= ABOUT THIS EXERCISE =
Write out all the data verbatim. Skip images.

= DATA LISTING =

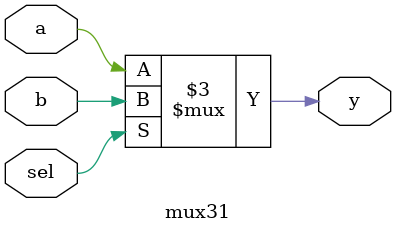
<source format=v>
module mux31 (input a, b, sel,
                        output reg y);

    always @(*) begin
        if (sel)
            y = b;
        else
            y = a;
    end

endmodule
</source>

= TASK SOLUTION =
<source format=v>
module mux31 (input a, b, sel,
                        output reg y);

    always @(*) begin
        if (sel)
            y = b;
        else
            y = a;
    end

endmodule
</source>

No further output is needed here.